MN e AK: Bem, temos várias coisas em vista:
- O componente de matching grants (ou doações equivalentes) do programa Giving for Change é um grande passo para nós. Queremos usar essa oportunidade para atuar com diferentes equipes, aproximando os diversos trabalhos e promovendo ideias e histórias. Esperamos que isso ajude a quebrar algumas das principais diferenças entre grandes cidades como Maputo e pequenas, como Chimoio.
- Temos que testar com a comunidade de prática os modelos que desenvolvemos ao longo do tempo. Queremos explorar e fazer grandes perguntas como: o que está ou não funcionando? Como esse trabalho impactará os próximos dois anos? Como as críticas ao trabalho podem ser incorporadas na implementação do programa? A comunidade gosta desse tipo de trabalho centrado na filantropia comunitária?

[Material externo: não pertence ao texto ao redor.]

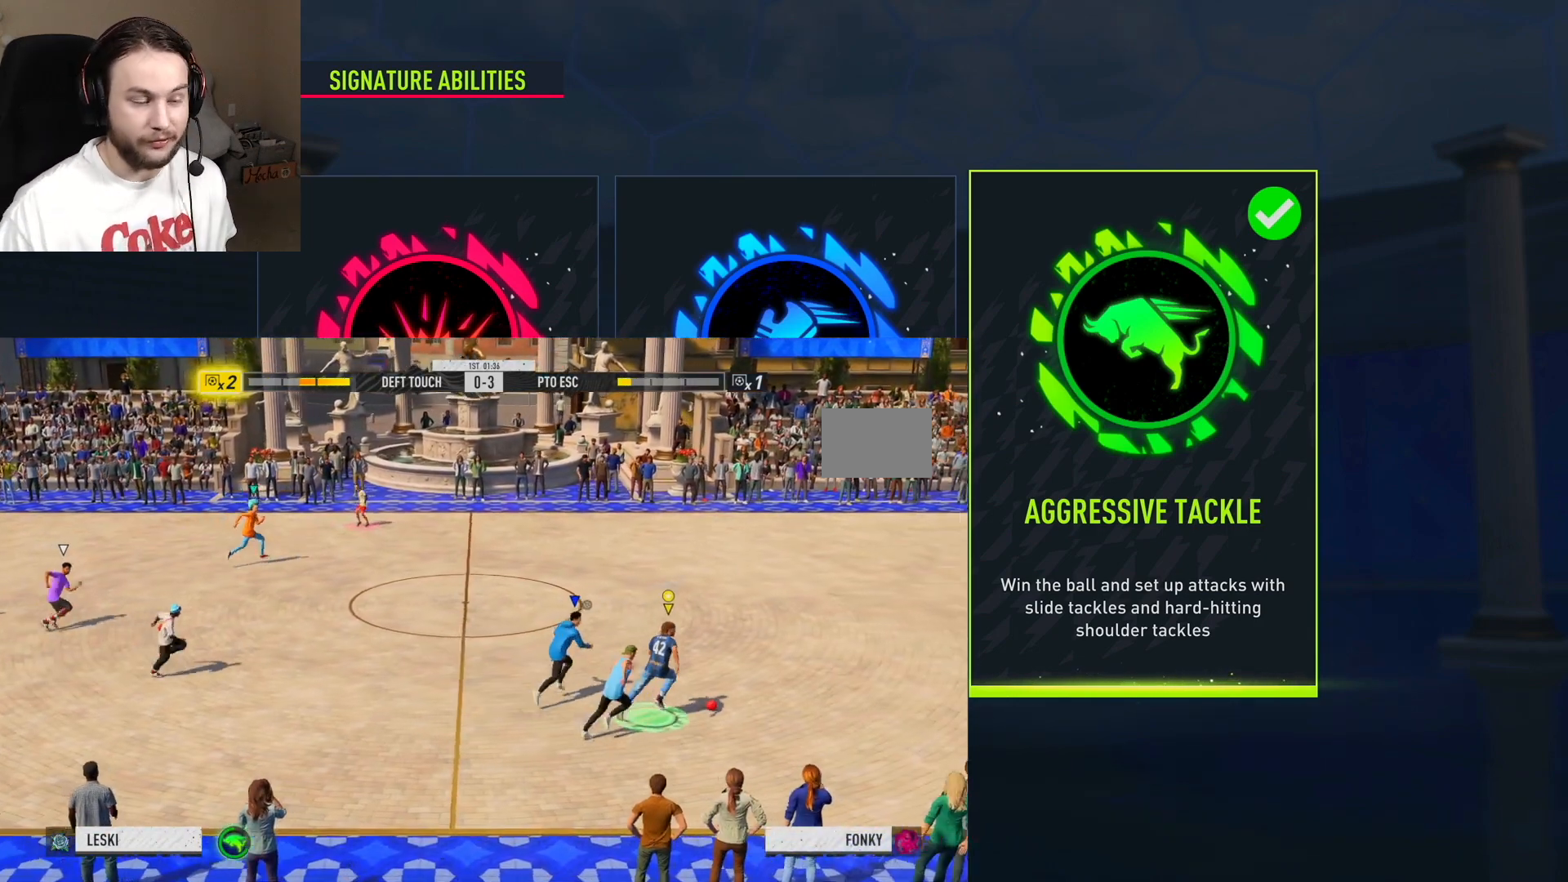
{"buttons": ["R2"], "left_stick": "right", "right_stick": "center", "events": []}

- Nosso trabalho de comunicação também foi alterado para incluir agora a parceria com uma agência de mídia local em uma campanha de defesa de direitos que aumentará gradualmente a conscientização sobre a filantropia comunitária nos próximos dois anos. Esperamos incluir também o governo federal nesse trabalho.
- Também acompanharemos com a African Philanthropy Network (Rede Africana de Filantropia) o trabalho de linha de base que fizemos para o Giving for Change. A linha de base identificou algumas áreas-chave de trabalho nas quais precisamos nos concentrar, especialmente com o governo e a filantropia de gênero/feminista. Como também estamos coletando dados para dar mais visibilidade ao trabalho que as mulheres fazem na filantropia, talvez possam ser desenvolvidas estratégias-chave em torno dessa linha de trabalho.
BK: O que você precisa agora para levar a Fundação Micaia a um próximo estágio?
MN: Aprender e compartilhar exemplos de filantropia comunitária ajudaria a aprofundar nosso trabalho. Espaços como as reuniões com as demais instituições que participam do programa Giving for Change ajudam na troca de conhecimento. A reunião de parceiros em Gana também ajudou a construir conexões e interações pessoais com colegas e a quebrar o isolamento de nosso trabalho, facilitando com que as conversas com parceiros fluam e sejam mais efetivas.